There were essentially two says to investigate colloquial language non-anecdotally: collect your own corpora (by eliciting speech, recording it, transcribing the recordings, and coding the transcriptions); or use other people's corpora, collected for other purposes (in which case, other people do the elicitation, recording, and transcribing, leaving you to do the coding — and of course the counting and the analysis). That's still the case.
Collecting your own corpora is hard work, it takes time (transcription is particularly tedious), it takes skill (in elicitation, especially; you can't just stick a microphone in someone's face and tell them to talk to you). and it takes money. Piggy-backing on other people's corpora hugely simplifies the task. For many purposes, that just won't do. But sometimes, things sing.
That's where Studs Terkel comes in. He spent decades interviewing (mostly) ordinary people and publishing the conversations, and he was fantastic at establishing a rapport with the folks he interviewed. The result was a body of corpora that's a goldmine of data for (some) linguists, from Division Street (1966) on.
It has its limitations, of course. In particular, the material is edited, which means that variants that either the interviewees or the editors are conscious of as socially significant are probably out of bounds, and some kinds of statistical tests are probably not going to be doable. But if you choose the right question, you can gain some insight.

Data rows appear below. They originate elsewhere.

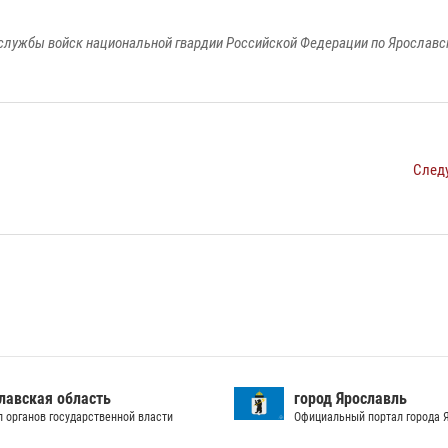
службы войск национальной гвардии Российской Федерации по Ярославс
След
лавская область
город Ярославль
л органов государственной власти
Официальный портал города 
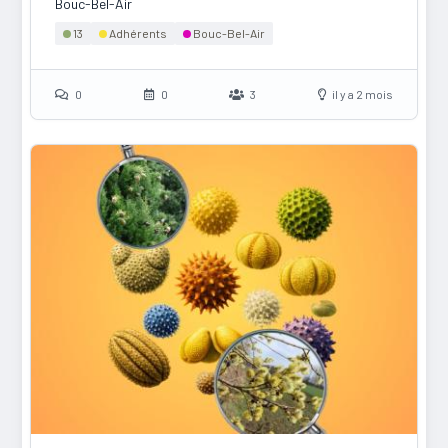
Bouc-Bel-Air
13
Adhérents
Bouc-Bel-Air
0
0
3
il y a 2 mois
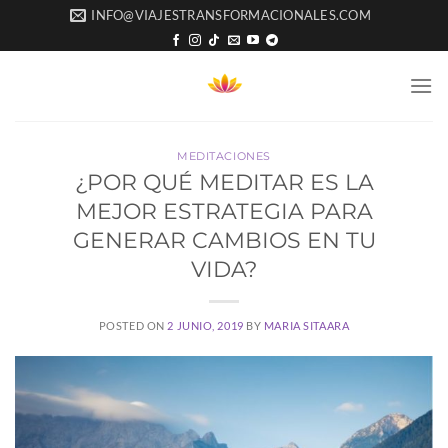
Saltar
INFO@VIAJESTRANSFORMACIONALES.COM
al
contenido
MEDITACIONES
¿POR QUÉ MEDITAR ES LA
MEJOR ESTRATEGIA PARA
GENERAR CAMBIOS EN TU
VIDA?
POSTED ON
2 JUNIO, 2019
BY
MARIA SITAARA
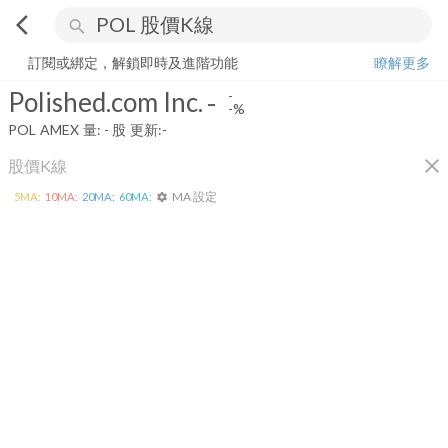
arrow_back_ios
search
Polished.com Inc.
-
-%
量:
-
股
訂閱或綁定，解鎖即時及進階功能
瞭解更多
Polished.com Inc.
-
-
-%
POL
AMEX
量:
-
股
更新:
-
close
股價K線
MA 設定
5
MA:
10
MA:
20
MA:
60
MA:
settings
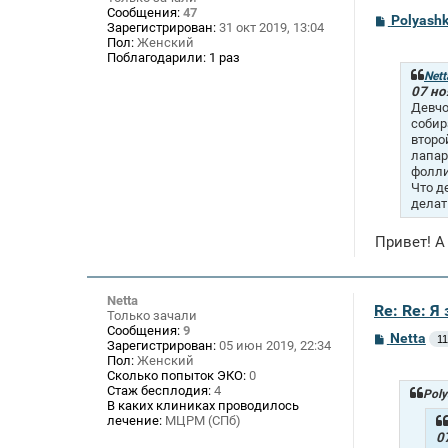
Сообщения:
47
С
Polyash
Зарегистрирован:
31 окт 2019, 13:04
о
Пол:
Женский
о
Поблагодарили:
1 раз
б
щ
Nett
е
07 но
н
Девчо
и
собир
е
второ
лапар
фолли
Что д
делат
Привет! А
Netta
Re: Re: 
Только зачали
Сообщения:
9
С
Netta
11
Зарегистрирован:
05 июн 2019, 22:34
о
Пол:
Женский
о
Сколько попыток ЭКО:
0
б
Стаж бесплодия:
4
щ
Poly
В каких клиниках проводилось
е
лечение:
МЦРМ (СПб)
н
и
0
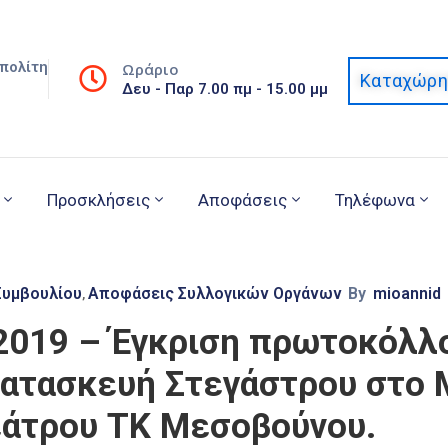
πολίτη
Ωράριο
Καταχώρη
Δευ - Παρ 7.00 πμ - 15.00 μμ
Προσκλήσεις
Αποφάσεις
Τηλέφωνα
Συμβουλίου
Αποφάσεις Συλλογικών Οργάνων
By
mioannid
‚
2019 – Έγκριση πρωτοκόλλ
υ Κατασκευή Στεγάστρου στο
εάτρου ΤΚ Μεσοβούνου.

In the old days, you still had to search through the texts by hand, mark all the relevant examples, code them, put them on index cards (so that they could later be sorted and counted on your living-room floor, or its equivalent); it helps a lot if the stuff you're reading actually has some interest for you. Some of this — though not all — can now be automated and immeasurably speeded up.
Studs's books were a big help. In particular, I used them to provide data for my first work on "stranded to", Verb Phrase Ellipsis leaving infinitival to as a remainder (as in "They told me to leave, but I didn't want to ___"). (My first published discussion was here, in 1982.)
[I use his first name (well, the name he used; his birth name was Louis), partly because almost everyone did, and he invited it, but also because we actually talked, back in 2002, when I was trying to persuade him to give a plenary talk at the New Ways of Analyzing Variation conference at Stanford that year. He was charmed and honored by linguists' interests in the way be interviewed people and crafted his texts, but at around 90, the prospect of a plane trip from Chicago to San Francisco and a long crowded weekend of meetings, all of which would take him away from projects he wanted to finish before he died, was just too much. Who could argue with that?]
(Thanks to Ellen Prince, who first pointed me to Studs's books, very long ago.)